▶ _EXCERPT TO READ_:
____________
List:Commits« Previous MessageNext Message »
From:Andrei Elkin Date:May 30 2008 4:07pm
Subject:Re: bk commit into 6.0 tree (aelkin:1.2634) BUG#25998
View as plain text  
Mats, hello.

> Andrei Elkin wrote:
>> Mats, hej.
>> 
>>> Hi Andrei!
>>>
>>> Comments inline below.
>>>
>> 
>> Thanks for comments! I tagged with (todo) some of points of discussion.
>> A newer patch will come later today.
>> 
>>> Just my few cents,
>>> Mats Kindahl
>>>
>>> Andrei Elkin wrote:
>>>> Below is the list of changes that have just been committed into a local
>>>> 6.0 repository of aelkin.  When aelkin does a push these changes
>>>> will be propagated to the main repository and, within 24 hours after the
>>>> push, to the public repository.
>>>> For information on how to access the public repository
>>>> see http://dev.mysql.com/doc/mysql/en/installing-source-tree.html
>>>>
>>>> ChangeSet@stripped, 2008-05-08 21:00:35+03:00, aelkin@stripped
> +13 -0
>>>>   Bug #25998 problems about circle replication
>>>>   Bug #27808 Infinite looping in circular replication
>>>>     In case of withdrawing one of the servers from the circular
>>>> multi-master replication group
>>>>   events generated by the removed server could become unstoppable
> (bug#25998).
____________
▶ _SOURCE MATERIAL_:
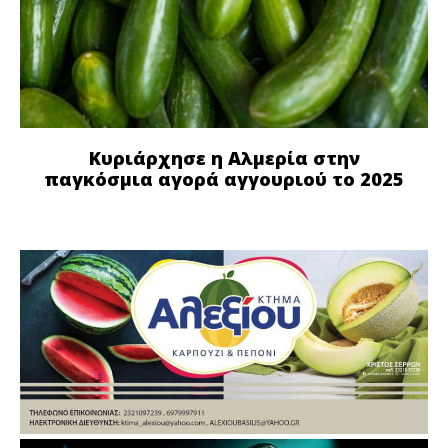
Κυριάρχησε η Αλμερία στην
παγκόσμια αγορά αγγουριού το 2025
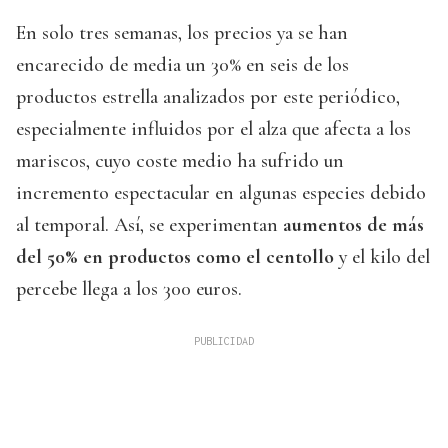
En solo tres semanas, los precios ya se han
encarecido de media un 30% en seis de los
productos estrella analizados por este periódico,
especialmente influidos por el alza que afecta a los
mariscos, cuyo coste medio ha sufrido un
incremento espectacular en algunas especies debido
al temporal. Así, se experimentan
aumentos de más
del 50% en productos como el centollo
y el kilo del
percebe llega a los 300 euros.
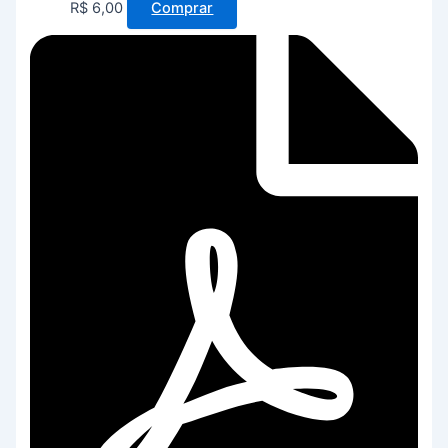
R$
6,00
Comprar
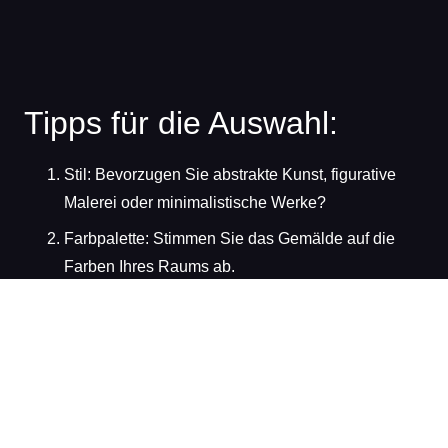
Tipps für die Auswahl:
Stil: Bevorzugen Sie abstrakte Kunst, figurative
Malerei oder minimalistische Werke?
Farbpalette: Stimmen Sie das Gemälde auf die
Farben Ihres Raums ab.
Größe: Wählen Sie ein Format, das zur
Wandgröße passt und genug Raum zur Entfaltung
hat.
Emotion: Kunst sollte ein Gefühl auslösen –
wählen Sie ein Werk, das Sie inspiriert.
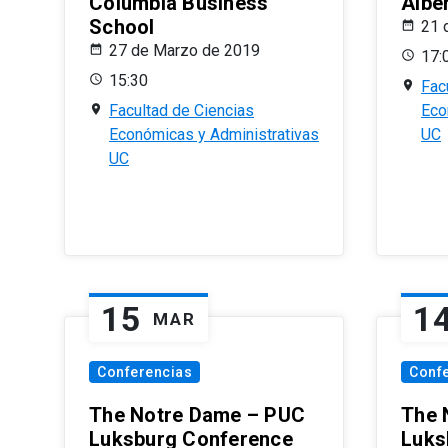
Columbia Business
Albe
School
21 
27 de Marzo de 2019
17:
15:30
Fac
Facultad de Ciencias
Eco
Económicas y Administrativas
UC
UC
15
1
MAR
Conferencias
Conf
The Notre Dame – PUC
The 
Luksburg Conference
Luks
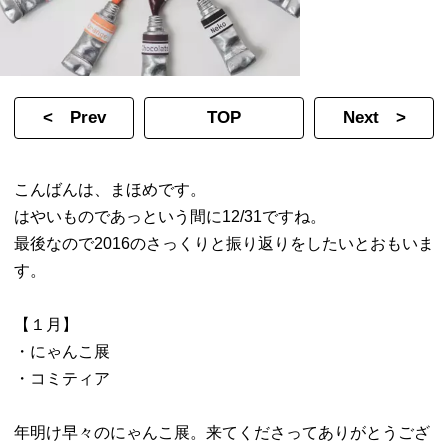
< Prev
TOP
Next >
こんばんは、まほめです。
はやいものであっという間に12/31ですね。
最後なので2016のさっくりと振り返りをしたいとおもいま
す。
【１月】
・にゃんこ展
・コミティア
年明け早々のにゃんこ展。来てくださってありがとうござ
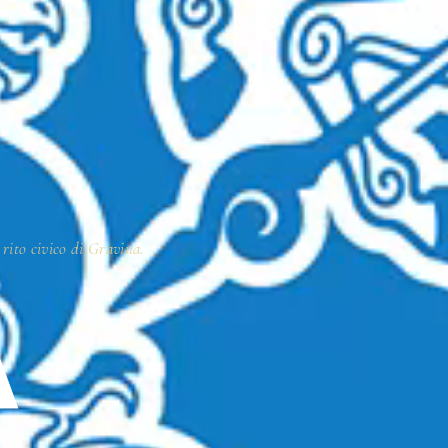
 rito civico di Gravina.
A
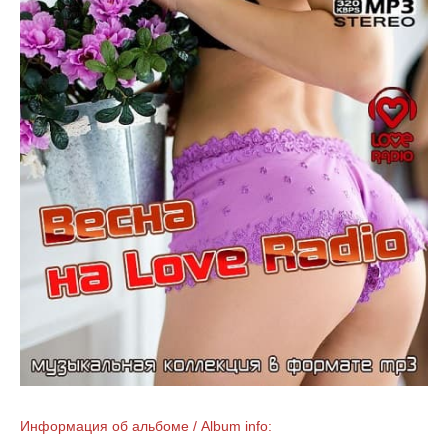
Информация об альбоме / Album info:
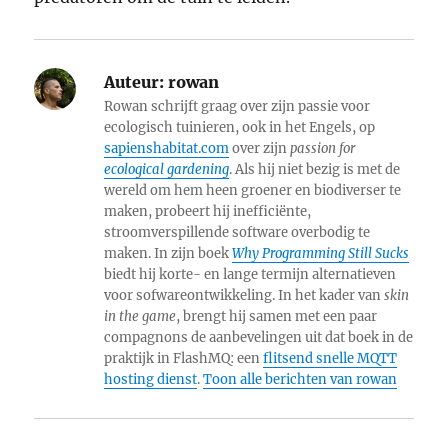
Auteur:
rowan
Rowan schrijft graag over zijn passie voor
ecologisch tuinieren, ook in het Engels, op
sapienshabitat.com
over zijn
passion for
ecological gardening
. Als hij niet bezig is met de
wereld om hem heen groener en biodiverser te
maken, probeert hij inefficiënte,
stroomverspillende software overbodig te
maken. In zijn boek
Why Programming Still Sucks
biedt hij korte- en lange termijn alternatieven
voor sofwareontwikkeling. In het kader van
skin
in the game
, brengt hij samen met een paar
compagnons de aanbevelingen uit dat boek in de
praktijk in FlashMQ: een
flitsend snelle MQTT
hosting dienst
.
Toon alle berichten van rowan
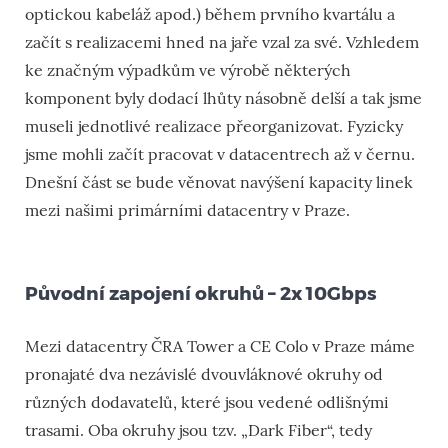
optickou kabeláž apod.) během prvního kvartálu a
začít s realizacemi hned na jaře vzal za své. Vzhledem
ke značným výpadkům ve výrobě některých
komponent byly dodací lhůty násobně delší a tak jsme
museli jednotlivé realizace přeorganizovat. Fyzicky
jsme mohli začít pracovat v datacentrech až v černu.
Dnešní část se bude věnovat navýšení kapacity linek
mezi našimi primárními datacentry v Praze.
Původní zapojení okruhů – 2x 10Gbps
Mezi datacentry ČRA Tower a CE Colo v Praze máme
pronajaté dva nezávislé dvouvláknové okruhy od
různých dodavatelů, které jsou vedené odlišnými
trasami. Oba okruhy jsou tzv. „Dark Fiber“, tedy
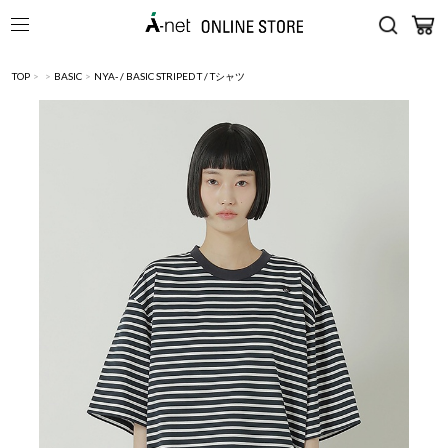
TOP
>
>
BASIC
>
NYA- / BASIC STRIPED T / Tシャツ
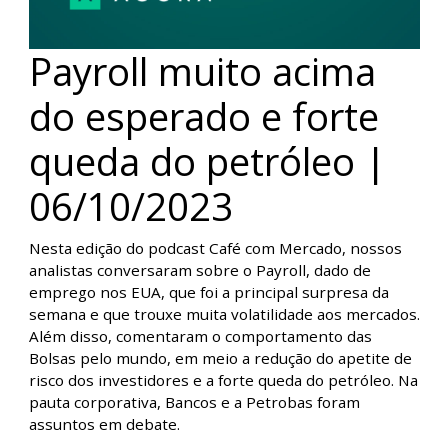
Payroll muito acima
do esperado e forte
queda do petróleo |
06/10/2023
Nesta edição do podcast Café com Mercado, nossos
analistas conversaram sobre o Payroll, dado de
emprego nos EUA, que foi a principal surpresa da
semana e que trouxe muita volatilidade aos mercados.
Além disso, comentaram o comportamento das
Bolsas pelo mundo, em meio a redução do apetite de
risco dos investidores e a forte queda do petróleo. Na
pauta corporativa, Bancos e a Petrobas foram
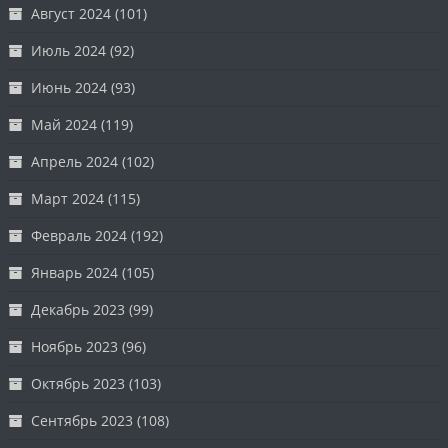
Август 2024
(101)
Июль 2024
(92)
Июнь 2024
(93)
Май 2024
(119)
Апрель 2024
(102)
Март 2024
(115)
Февраль 2024
(192)
Январь 2024
(105)
Декабрь 2023
(99)
Ноябрь 2023
(96)
Октябрь 2023
(103)
Сентябрь 2023
(108)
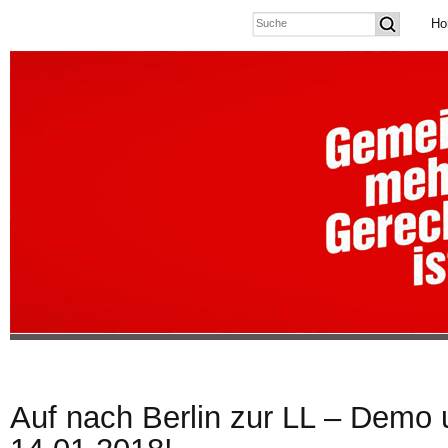
Ho
Auf nach Berlin zur LL – Demo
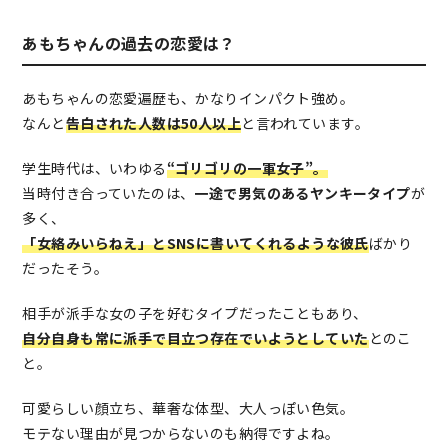
あもちゃんの過去の恋愛は？
あもちゃんの恋愛遍歴も、かなりインパクト強め。
なんと
告白された人数は50人以上
と言われています。
学生時代は、いわゆる
“ゴリゴリの一軍女子”。
当時付き合っていたのは、
一途で男気のあるヤンキータイプ
が
多く、
「女絡みいらねえ」とSNSに書いてくれるような彼氏
ばかり
だったそう。
相手が派手な女の子を好むタイプだったこともあり、
自分自身も常に派手で目立つ存在でいようとしていた
とのこ
と。
可愛らしい顔立ち、華奢な体型、大人っぽい色気。
モテない理由が見つからないのも納得ですよね。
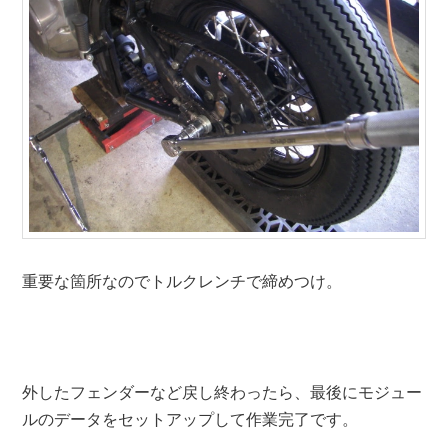
重要な箇所なのでトルクレンチで締めつけ。
外したフェンダーなど戻し終わったら、最後にモジュー
ルのデータをセットアップして作業完了です。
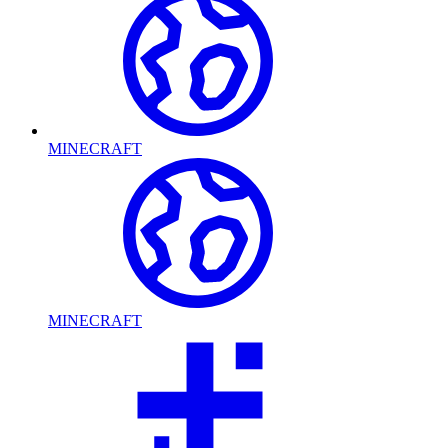
MINECRAFT
MINECRAFT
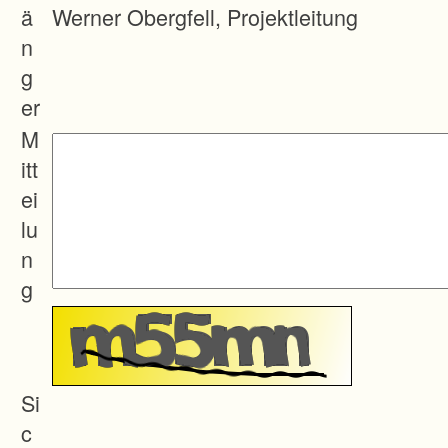
e
ä
Werner Obergfell, Projektleitung
h
n
e
g
n
er
:
M
itt
B
ei
e
lu
s
n
s
g
e
r
e
E
Si
r
c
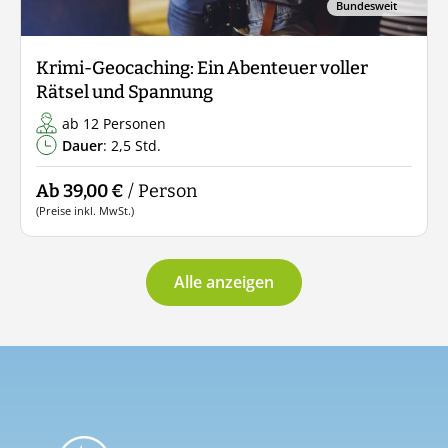
Bundesweit
Krimi-Geocaching: Ein Abenteuer voller
Rätsel und Spannung
ab 12 Personen
Dauer
: 2,5 Std.
Ab 39,00 €
/ Person
(Preise inkl. MwSt.)
Alle anzeigen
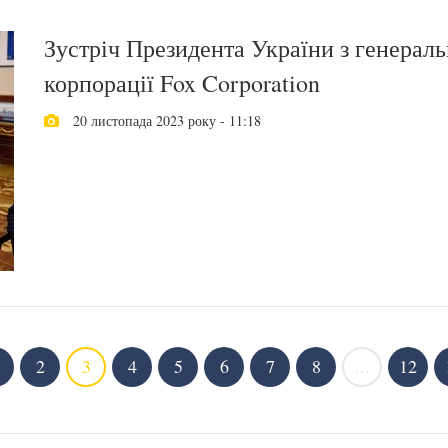
Зустріч Президента України з генерал
корпорації Fox Corporation
20 листопада 2023 року - 11:18
2
3
4
5
6
7
8
...
12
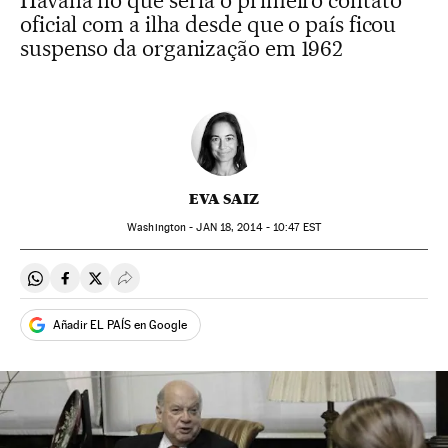
Havana no que seria o primeiro contato
oficial com a ilha desde que o país ficou
suspenso da organização em 1962
EVA SAIZ
Washington -
JAN
18, 2014 - 10:47
EST
Compartir en Whatsapp
Compartir en Facebook
Compartir en Twitter
Desplegar Redes Sociales
Añadir EL PAÍS en Google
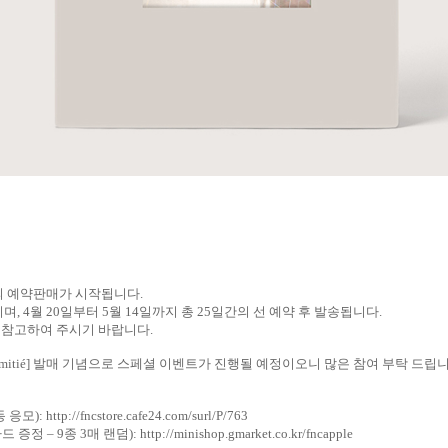
의 예약판매가 시작됩니다
.
이며
, 4
월
20
일부터
5
월
14
일까지 총
25
일간의 선 예약 후 발송됩니다
.
 참고하여 주시기 바랍니다
.
mitié
]
발매 기념으로 스페셜 이벤트가 진행될 예정이오니 많은 참여 부탁 드립
동 응모
):
http://fncstore.cafe24.com/surl/P/763
카드 증정
– 9
종
3
매 랜덤
):
http://minishop.gmarket.co.kr/fncapple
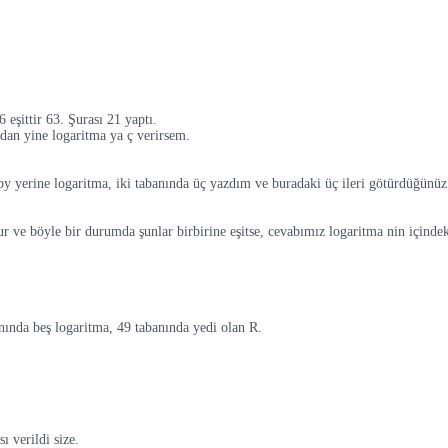
 eşittir 63. Şurası 21 yaptı.
radan yine logaritma ya ç verirsem.
py yerine logaritma, iki tabanında üç yazdım ve buradaki üç ileri götürdüğünüz de
lur ve böyle bir durumda şunlar birbirine eşitse, cevabımız logaritma nin içinde
nında beş logaritma, 49 tabanında yedi olan R.
 verildi size.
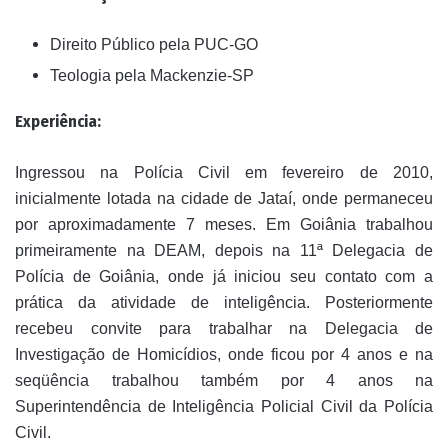
Direito Público pela PUC-GO
Teologia pela Mackenzie-SP
Experiência:
Ingressou na Polícia Civil em fevereiro de 2010,
inicialmente lotada na cidade de Jataí, onde permaneceu
por aproximadamente 7 meses. Em Goiânia trabalhou
primeiramente na DEAM, depois na 11ª Delegacia de
Polícia de Goiânia, onde já iniciou seu contato com a
prática da atividade de inteligência. Posteriormente
recebeu convite para trabalhar na Delegacia de
Investigação de Homicídios, onde ficou por 4 anos e na
seqüência trabalhou também por 4 anos na
Superintendência de Inteligência Policial Civil da Polícia
Civil.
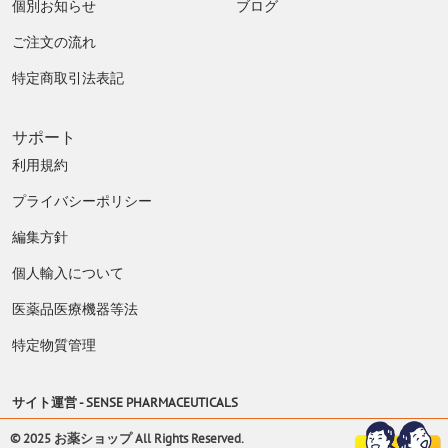
個別お知らせ
ブログ
ご注文の流れ
特定商取引法表記
サポート
利用規約
プライバシーポリシー
編集方針
個人輸入について
医薬品医療機器等法
特定物質管理
サイト運営 -
SENSE PHARMACEUTICALS
© 2025 お薬ショップ All Rights Reserved.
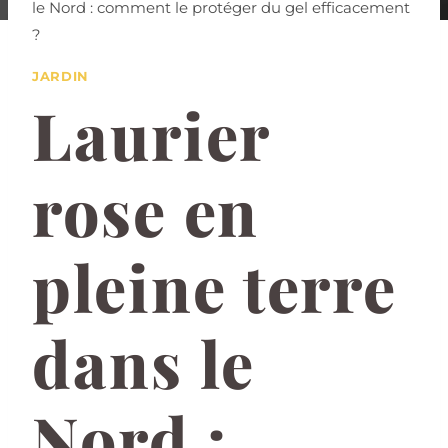
le Nord : comment le protéger du gel efficacement
?
JARDIN
Laurier
rose en
pleine terre
dans le
Nord :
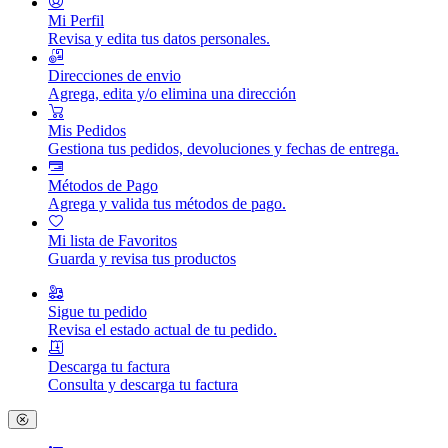
Mi Perfil
Revisa y edita tus datos personales.
Direcciones de envio
Agrega, edita y/o elimina una dirección
Mis Pedidos
Gestiona tus pedidos, devoluciones y fechas de entrega.
Métodos de Pago
Agrega y valida tus métodos de pago.
Mi lista de Favoritos
Guarda y revisa tus productos
Sigue tu pedido
Revisa el estado actual de tu pedido.
Descarga tu factura
Consulta y descarga tu factura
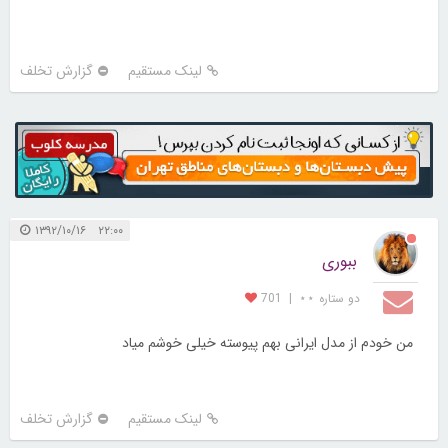
لینک مستقیم
گزارش تخلف
۲۲:۰۰ ۱۳۹۲/۱۰/۱۶
ببوری
دو ستاره ⋆⋆
|
701
من خودم از مدل ایرانی بهم پیوسته خیلی خوشم میاد
لینک مستقیم
گزارش تخلف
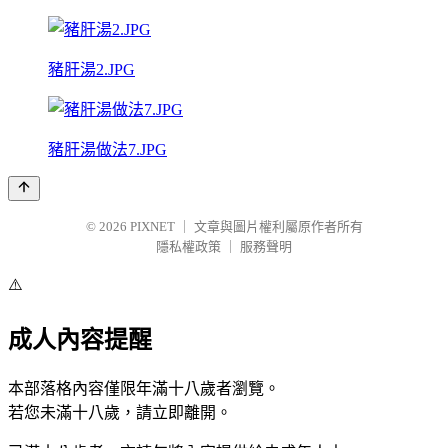
豬肝湯2.JPG
豬肝湯做法7.JPG
© 2026
PIXNET
｜
文章與圖片權利屬原作者所有
隱私權政策
｜
服務聲明
⚠️
成人內容提醒
本部落格內容僅限年滿十八歲者瀏覽。
若您未滿十八歲，請立即離開。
____________
▶ _WHAT IS EXPECTED_:
In the mailing list message, which bug number is titled "Infinite looping in circular replication"? These entries come from a different source than the mailing list message.

▶ _EXERCISE ANSWER_:
Bug #27808